The history of BSD goes back to 1977! The first official OpenBSD release was in 1996.
OpenBSD is under continuous development and is a modern, reliable and secure operating system.

Built for security

The OpenBSD project goals make it clear that this is an operating system that is developed to be the #1 most secure operating system.

Strive to make our software robust and secure, and encourage companies to use whichever pieces they want to.

Pay attention to security problems and fix them before anyone else does.

Be as politics-free as possible; solutions should be decided on the basis of technical merit.

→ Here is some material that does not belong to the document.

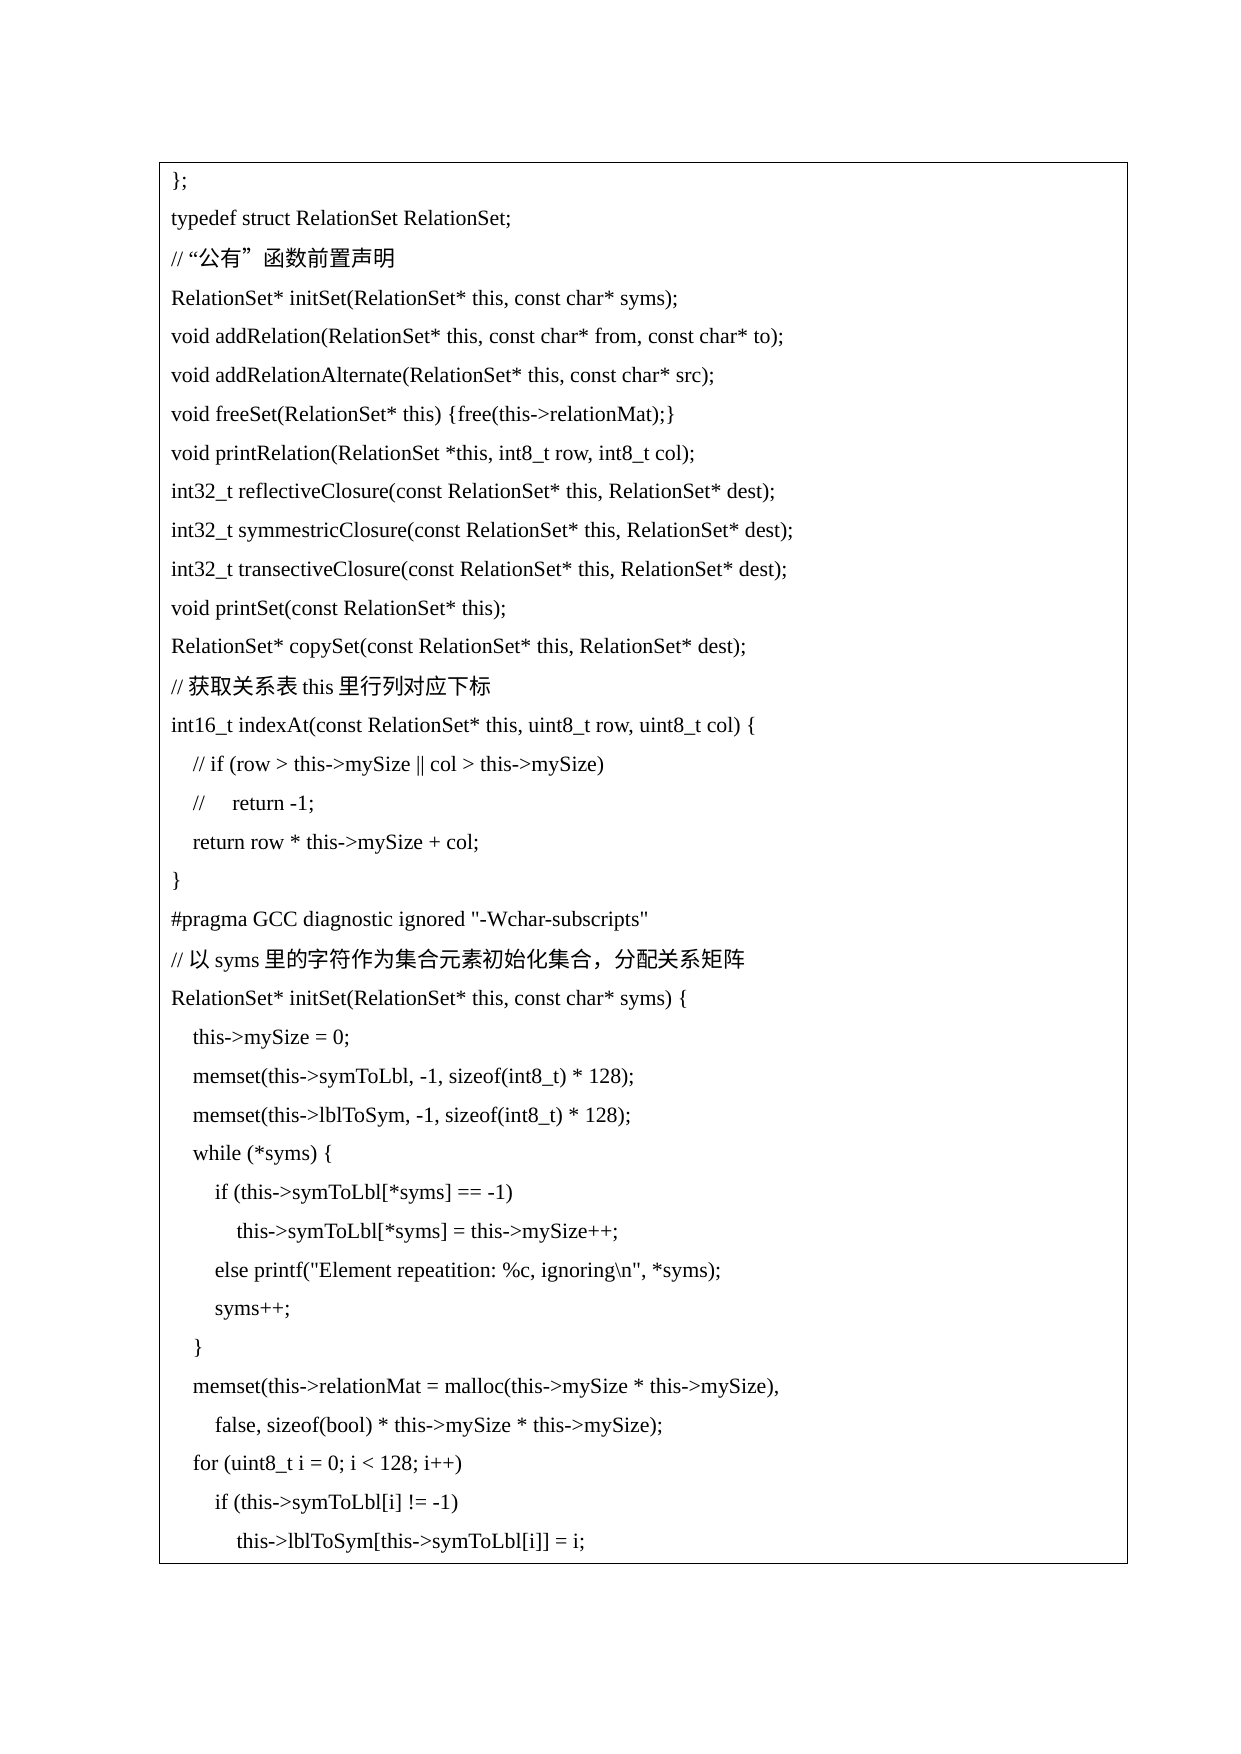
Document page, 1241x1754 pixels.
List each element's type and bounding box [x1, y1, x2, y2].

table_cell [160, 163, 1127, 1563]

Do not let serious problems sit unsolved.

Standards

OpenBSD tracks and implements standards (ANSI, POSIX, parts of X/Open, etc.)

OpenBSD uses code from other Open Source projects and other projects use code from OpenBSD.

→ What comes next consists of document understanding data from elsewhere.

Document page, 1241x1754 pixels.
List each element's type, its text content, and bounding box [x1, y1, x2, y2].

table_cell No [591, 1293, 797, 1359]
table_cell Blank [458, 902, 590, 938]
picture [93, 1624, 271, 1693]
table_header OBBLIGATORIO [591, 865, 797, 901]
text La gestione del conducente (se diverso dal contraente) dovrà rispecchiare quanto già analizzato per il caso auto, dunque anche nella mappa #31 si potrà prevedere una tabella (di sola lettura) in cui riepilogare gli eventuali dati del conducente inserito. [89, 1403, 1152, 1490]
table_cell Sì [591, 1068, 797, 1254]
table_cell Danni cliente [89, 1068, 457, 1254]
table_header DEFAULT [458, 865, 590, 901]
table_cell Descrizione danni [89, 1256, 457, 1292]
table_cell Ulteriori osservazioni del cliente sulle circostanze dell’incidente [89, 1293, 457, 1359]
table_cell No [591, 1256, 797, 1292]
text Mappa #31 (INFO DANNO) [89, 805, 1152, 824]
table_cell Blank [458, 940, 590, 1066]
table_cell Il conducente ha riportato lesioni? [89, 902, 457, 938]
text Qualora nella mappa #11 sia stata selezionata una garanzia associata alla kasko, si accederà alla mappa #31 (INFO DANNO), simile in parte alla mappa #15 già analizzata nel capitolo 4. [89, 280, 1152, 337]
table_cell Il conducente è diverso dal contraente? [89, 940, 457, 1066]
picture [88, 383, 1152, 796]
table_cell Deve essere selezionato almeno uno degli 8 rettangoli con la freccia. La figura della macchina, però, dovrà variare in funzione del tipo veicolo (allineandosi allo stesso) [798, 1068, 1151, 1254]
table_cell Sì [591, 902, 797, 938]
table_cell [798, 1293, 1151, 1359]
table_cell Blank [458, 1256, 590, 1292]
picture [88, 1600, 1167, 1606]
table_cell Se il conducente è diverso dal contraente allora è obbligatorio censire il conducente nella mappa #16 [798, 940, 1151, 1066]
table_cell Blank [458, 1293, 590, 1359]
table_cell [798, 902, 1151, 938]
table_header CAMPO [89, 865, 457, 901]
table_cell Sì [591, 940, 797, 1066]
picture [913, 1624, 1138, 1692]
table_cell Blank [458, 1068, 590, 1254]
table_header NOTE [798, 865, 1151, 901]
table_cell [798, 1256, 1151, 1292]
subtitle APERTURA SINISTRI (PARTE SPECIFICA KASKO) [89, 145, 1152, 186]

So good interoperability and no vendor lock-in!

Unrivalled firewall

The firewall component of OpenBSD is called pf (packet filter).

It offers a comprehensive suite of features and is so well regarded that it has been ported to many other operating systems.

Apple uses it in MacOS and in iOS. And BlackBerry uses it in the BlackBerry 10 operating system. Pf is also used in FreeBSD, DragonFly BSD, Debian GNU/kFreeBSD and Oracle Solaris.

However OpenBSD is the native platform for pf so the OpenBSD version of pf is always newer and more advanced than other platforms.

The advantage of Open Source software

The open software development model permits the OpenBSD developers to take a more uncompromising view towards increased security than most vendors are able to. They can make changes the vendors would not make.

The source code is available for anyone to look at and bugs are typically found and fixed much more quickly than with proprietary software.

Open Source software is not easily subject to interference by nation states or hackers.

Leading security technology

OpenBSD has pioneered many new security technologies that are only adopted later by other operating systems.